Not sure if this has merit or not but its a pretty gutsy move – and if nothing else, burns the bridges once and for all with Gartner for ZL.
If nothing else, ZL’s case encapsulates the immense frustration so many have felt for so long with the entire MQ process. And, the smaller you are, the more heightened that frustration. Some interesting commentary here on the MQ process.
But I do think much of that frustration has to do with folks willingness to engage with Gartner and invest in AR. My view on the MQ has always been:
- your position reflects both your expertise in influencing and the data you are willing to present
- an open dialog and investment in that dialog works wonders. I’m not talking money here – I’m talking time and attention.

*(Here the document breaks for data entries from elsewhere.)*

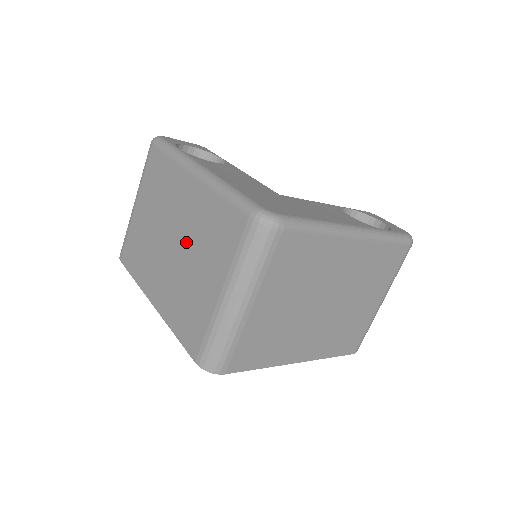
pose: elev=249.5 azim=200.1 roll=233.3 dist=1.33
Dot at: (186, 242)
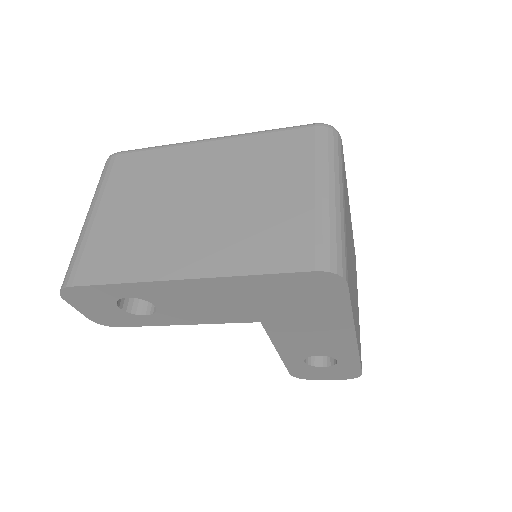
Dot at: (227, 187)
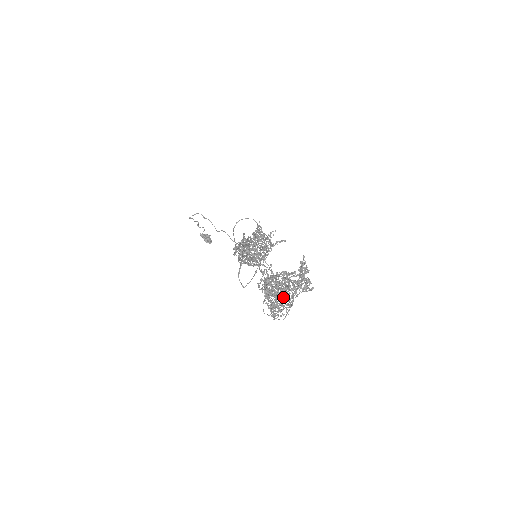
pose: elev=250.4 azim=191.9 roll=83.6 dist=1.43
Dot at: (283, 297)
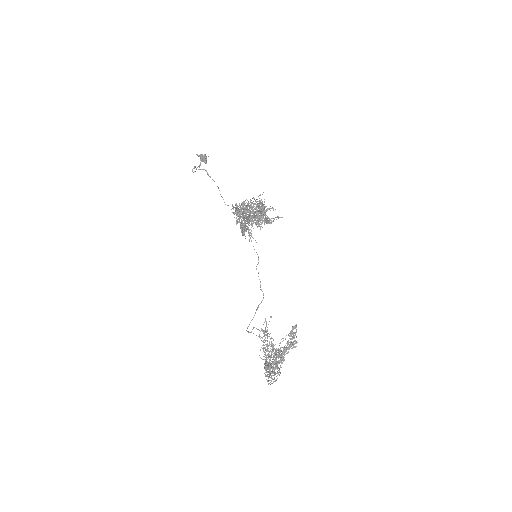
Dot at: occluded
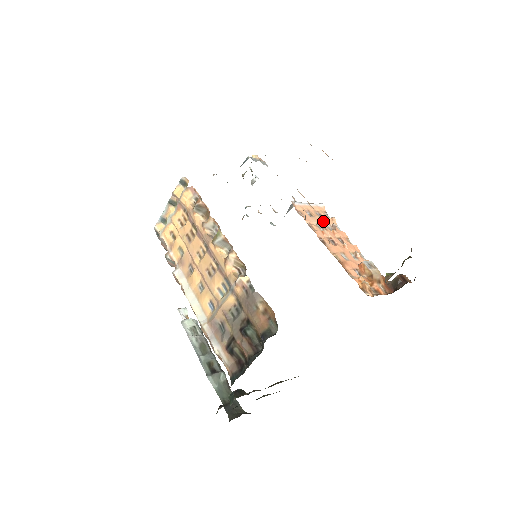
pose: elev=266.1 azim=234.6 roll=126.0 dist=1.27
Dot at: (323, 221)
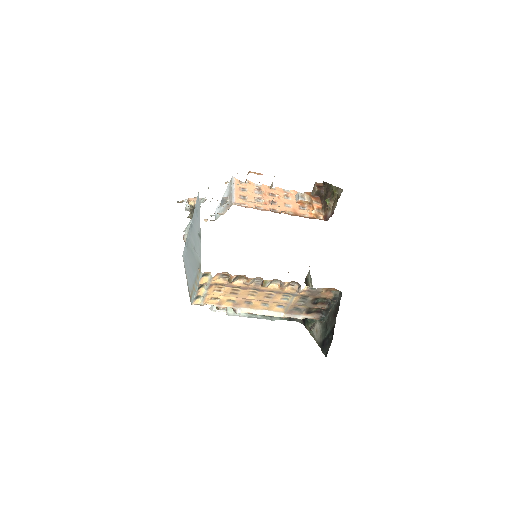
Dot at: (252, 193)
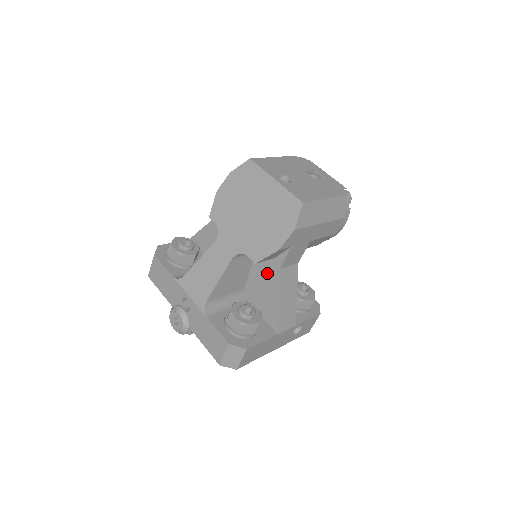
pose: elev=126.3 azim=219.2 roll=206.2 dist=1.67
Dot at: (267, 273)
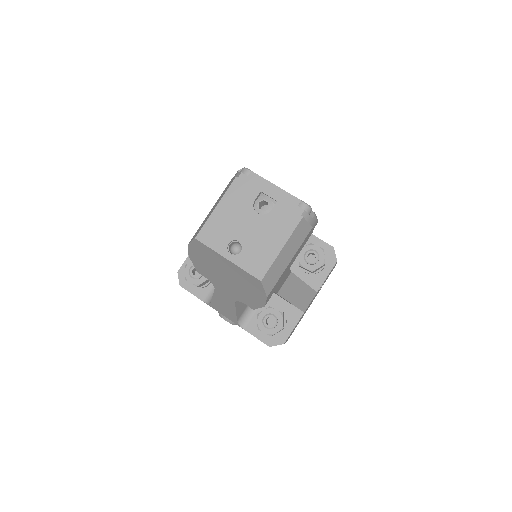
Dot at: occluded
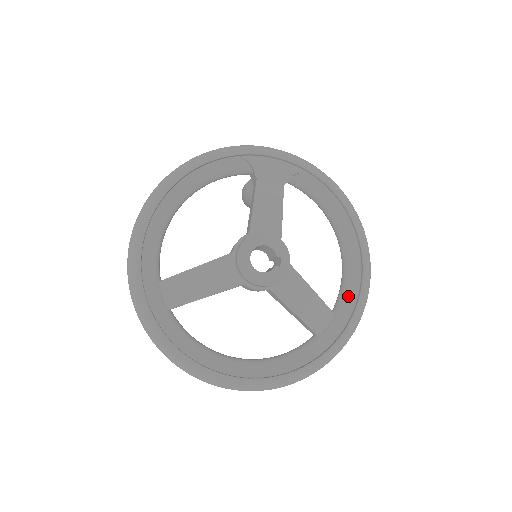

- most of the Gartner analysts are pretty smart people. Whether you disagree or agree, it’s in your interests to listen, replay what you heard and show a willingness to at least incorporate some of their feedback. They are human. They like to be stroked.
- it is less “pay-to-play” and more just “play”. Don’t make influencing Gartner be about a single briefing. You need a game-plan.
- Gartner own the market. Get over it. This is an opportunity.
Are there things I wish Gartner would do differently – sure. For instance, I do think they should have an independent ombudsman. This would only boost perceptions of their integrity and allow a better process for fixing wrongs. Nobody is perfect.